I understand where you're coming from bro! The results are agonizingly slow but they're still results and it's best to milk those results to the point where nothing else comes out! Then when you are at the proper age you can cycle and be able to hold on to most of your gains made and they will be much better than if you had started young man. I get it, you're young I'm young. You want to look like a certain way and you want to look that way NOW. But is that really worth risking your health knowing full well you would get better results if you would have waited anyway? Let alone do it much safer. Not me I don't think so. Like all these experienced guys say on this board, it's not a Sprint it's a marathon and achieving something great in the iron world takes years and years and years. Not ten weeks.
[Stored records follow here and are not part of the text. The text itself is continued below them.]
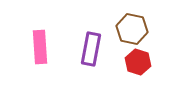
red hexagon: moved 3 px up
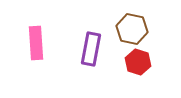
pink rectangle: moved 4 px left, 4 px up
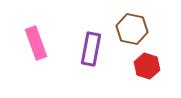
pink rectangle: rotated 16 degrees counterclockwise
red hexagon: moved 9 px right, 4 px down
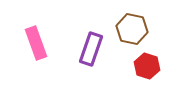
purple rectangle: rotated 8 degrees clockwise
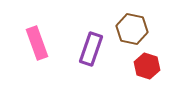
pink rectangle: moved 1 px right
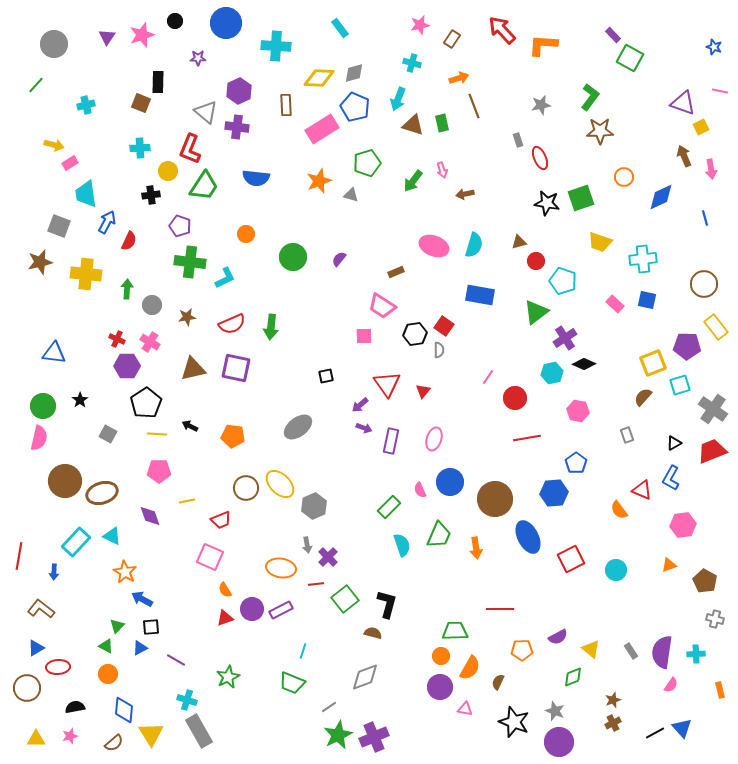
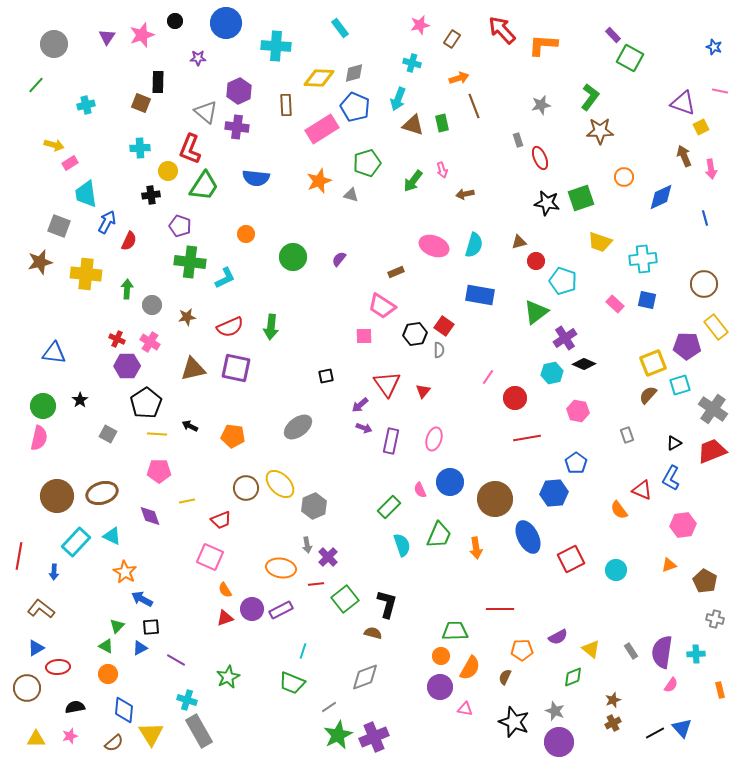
red semicircle at (232, 324): moved 2 px left, 3 px down
brown semicircle at (643, 397): moved 5 px right, 2 px up
brown circle at (65, 481): moved 8 px left, 15 px down
brown semicircle at (498, 682): moved 7 px right, 5 px up
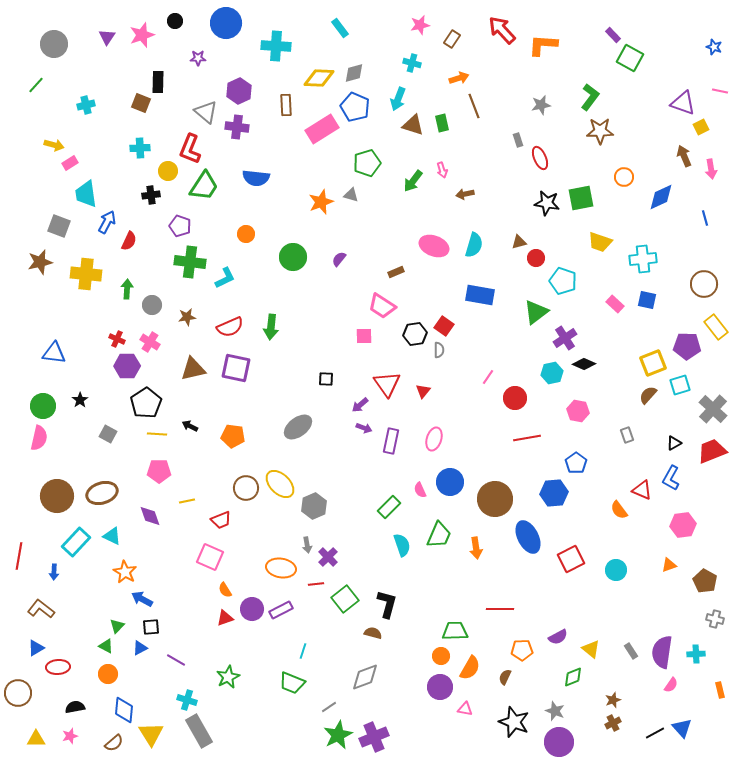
orange star at (319, 181): moved 2 px right, 21 px down
green square at (581, 198): rotated 8 degrees clockwise
red circle at (536, 261): moved 3 px up
black square at (326, 376): moved 3 px down; rotated 14 degrees clockwise
gray cross at (713, 409): rotated 8 degrees clockwise
brown circle at (27, 688): moved 9 px left, 5 px down
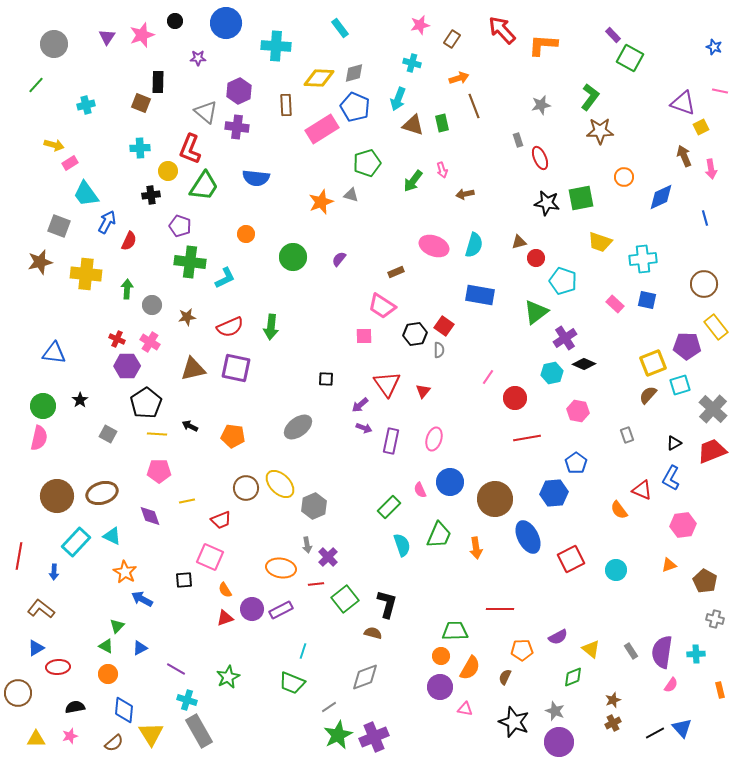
cyan trapezoid at (86, 194): rotated 28 degrees counterclockwise
black square at (151, 627): moved 33 px right, 47 px up
purple line at (176, 660): moved 9 px down
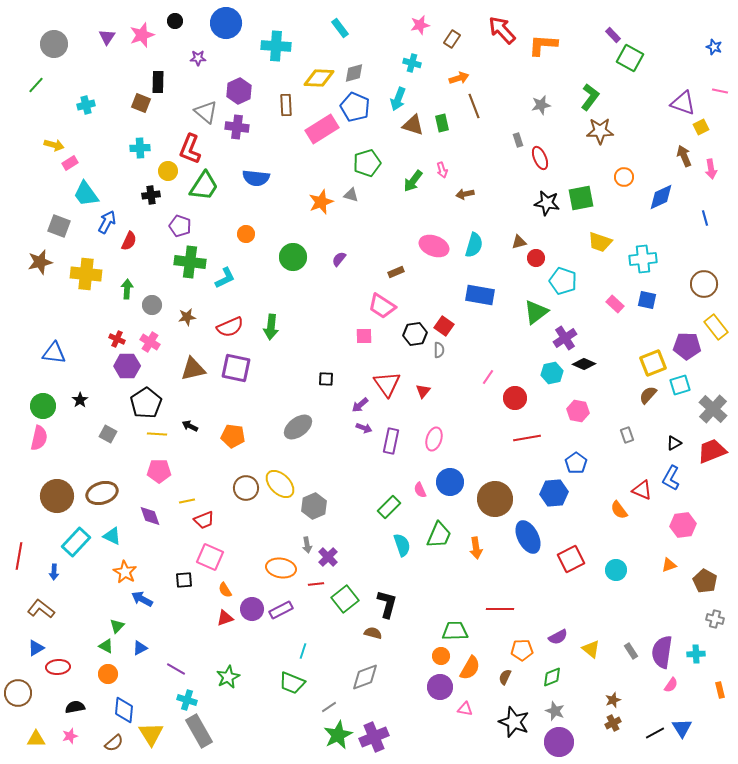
red trapezoid at (221, 520): moved 17 px left
green diamond at (573, 677): moved 21 px left
blue triangle at (682, 728): rotated 10 degrees clockwise
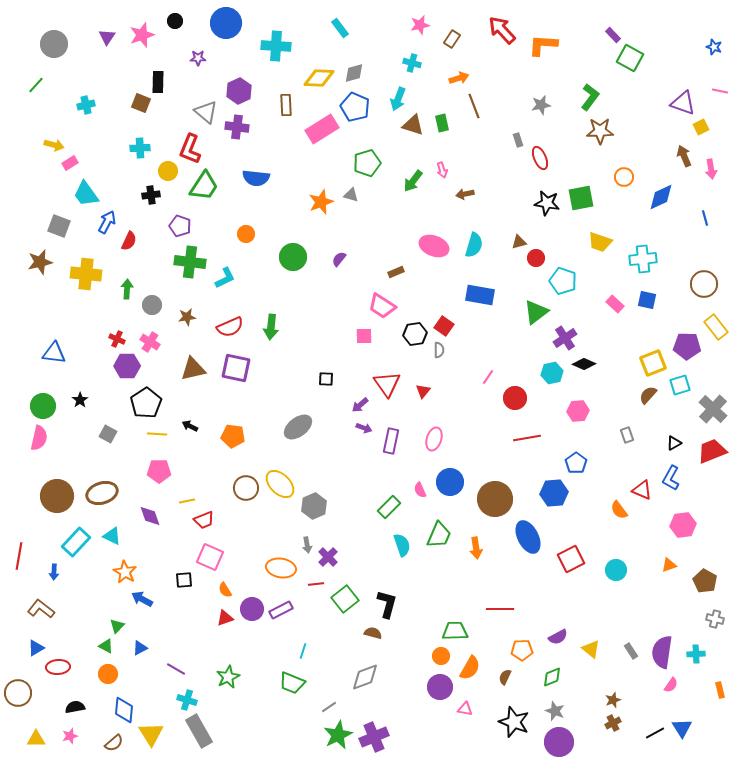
pink hexagon at (578, 411): rotated 15 degrees counterclockwise
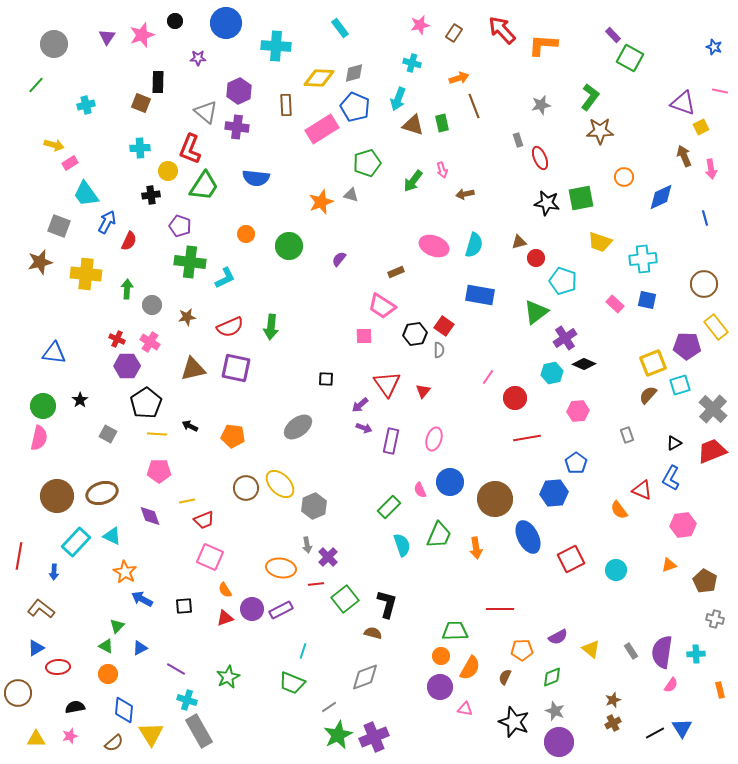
brown rectangle at (452, 39): moved 2 px right, 6 px up
green circle at (293, 257): moved 4 px left, 11 px up
black square at (184, 580): moved 26 px down
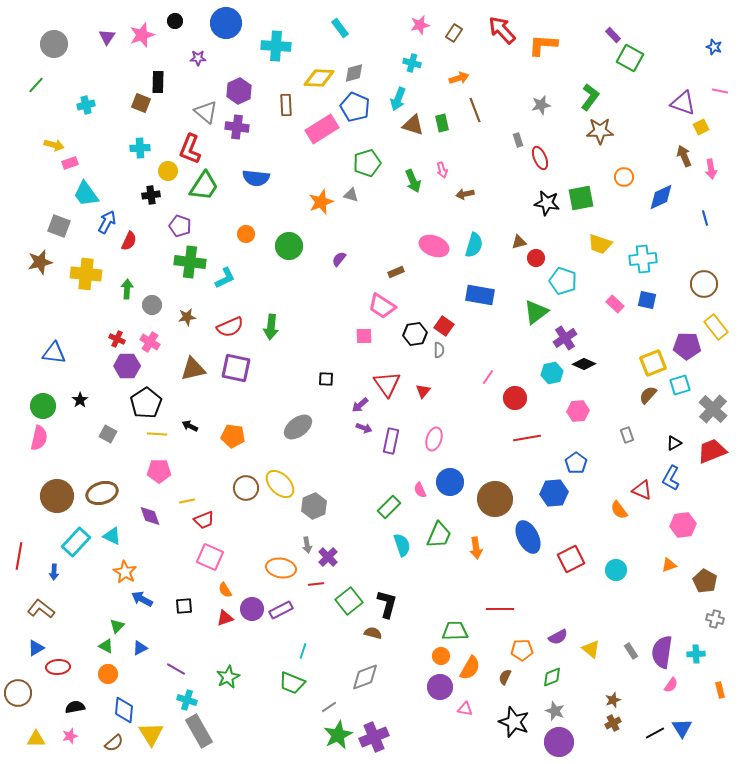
brown line at (474, 106): moved 1 px right, 4 px down
pink rectangle at (70, 163): rotated 14 degrees clockwise
green arrow at (413, 181): rotated 60 degrees counterclockwise
yellow trapezoid at (600, 242): moved 2 px down
green square at (345, 599): moved 4 px right, 2 px down
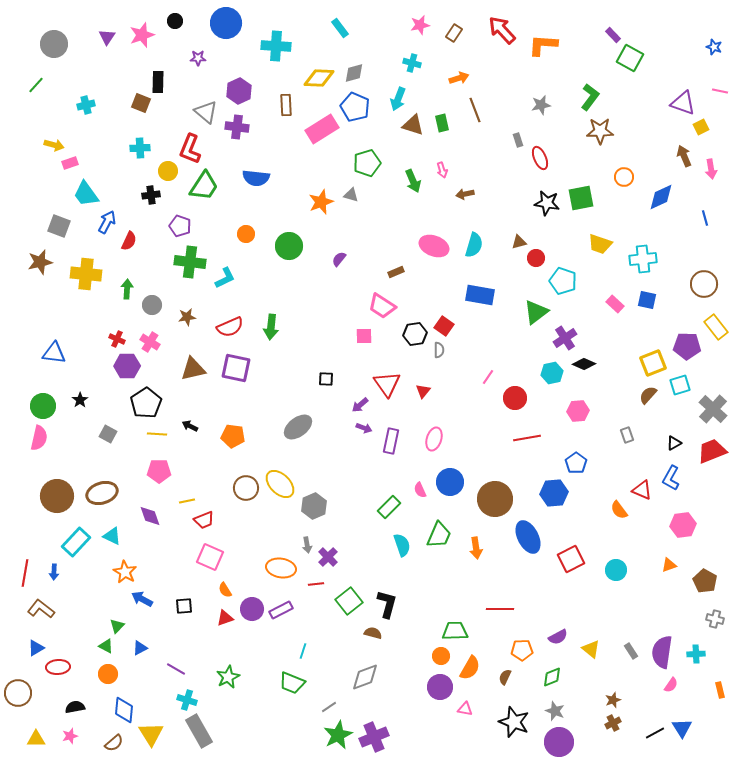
red line at (19, 556): moved 6 px right, 17 px down
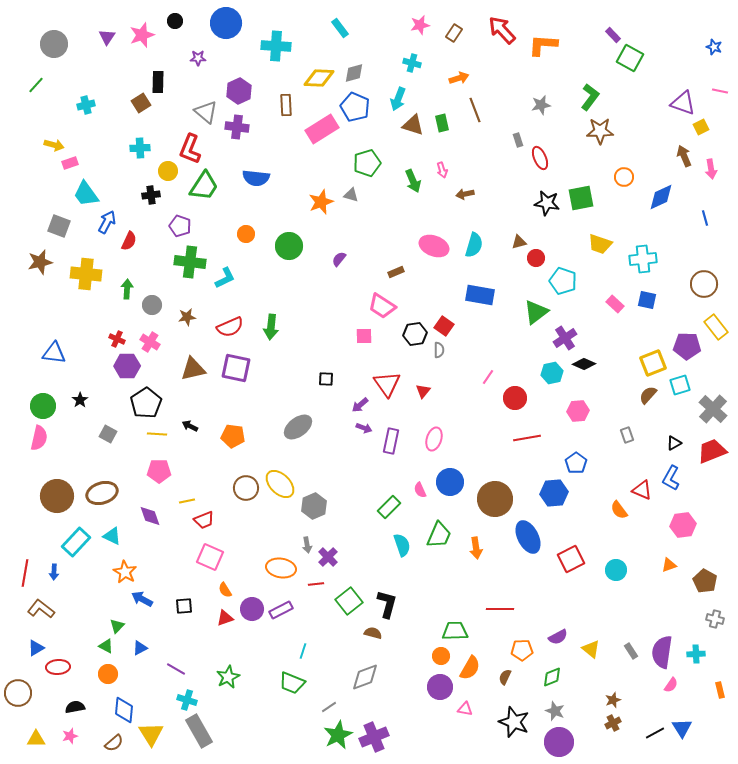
brown square at (141, 103): rotated 36 degrees clockwise
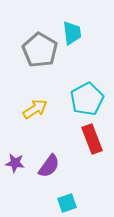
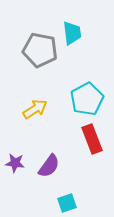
gray pentagon: rotated 20 degrees counterclockwise
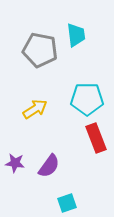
cyan trapezoid: moved 4 px right, 2 px down
cyan pentagon: rotated 28 degrees clockwise
red rectangle: moved 4 px right, 1 px up
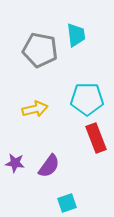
yellow arrow: rotated 20 degrees clockwise
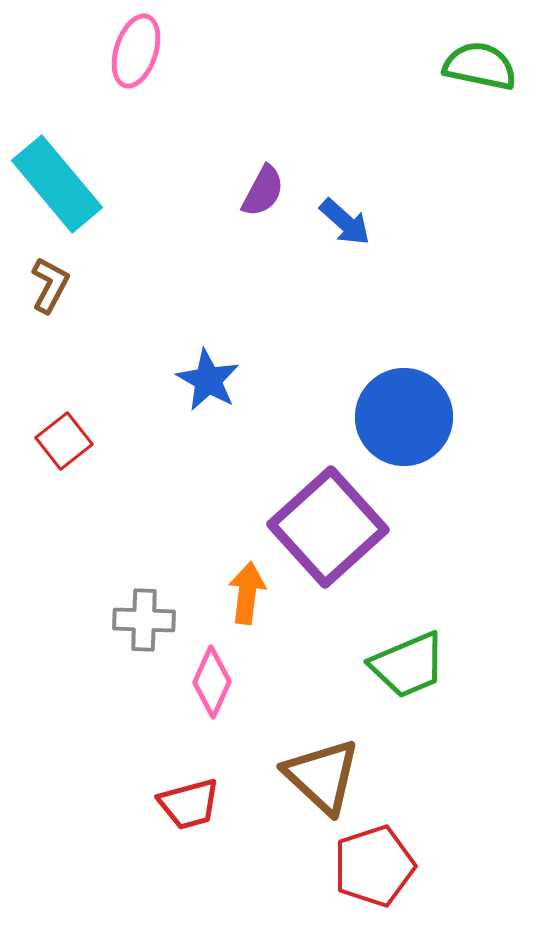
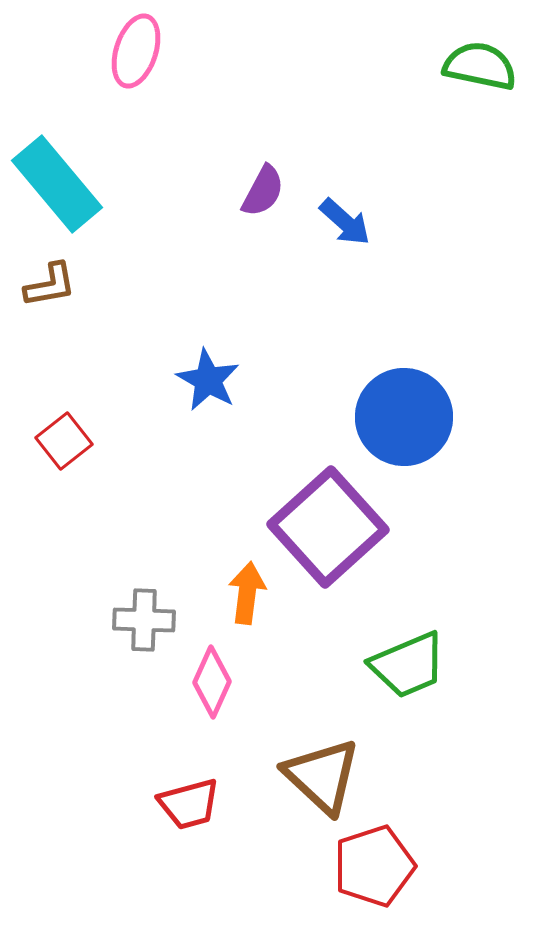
brown L-shape: rotated 52 degrees clockwise
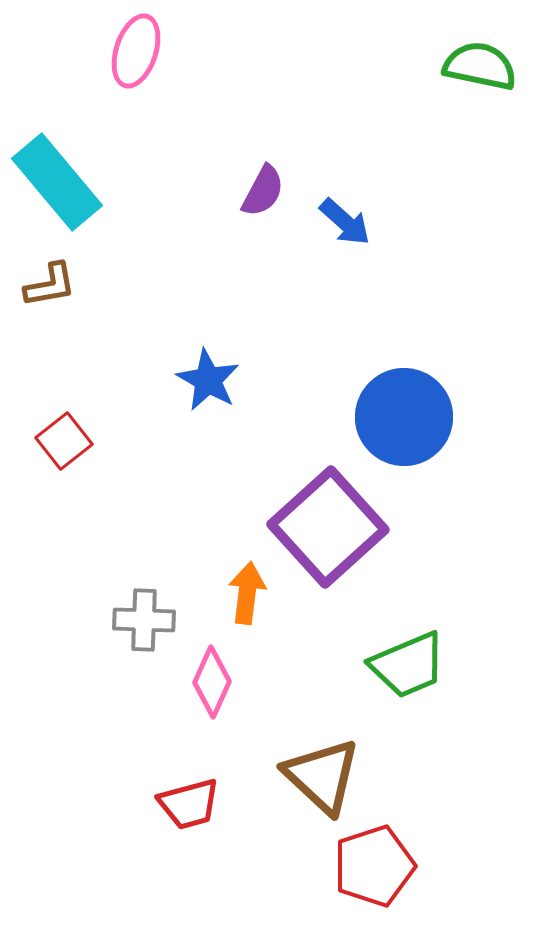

Good luck bro


----------



## vineary2242 (Aug 21, 2014)

No matter what you do if you go Natty or go on gear, If you are waiting till spring to hit it hard I personally would get lean now.  I'd eat right and try to drop BF (but you don't have a lot of fat as it is) while learning how to eat the right macros for ME.  Everyone is different there's no perfect nutrition plan set in stone.  If you haven't studied Nutrition, study it NOW.  If you're not sure how much to up carbs in your diet to bulk then learn now.  If you're not sure how to cut up then learn now.  Nutrition will the major key for you if are natty or on gear.  I never personally understood why guys go on gear if they don't eat right, gear won't build muscles if you eat like crap.


----------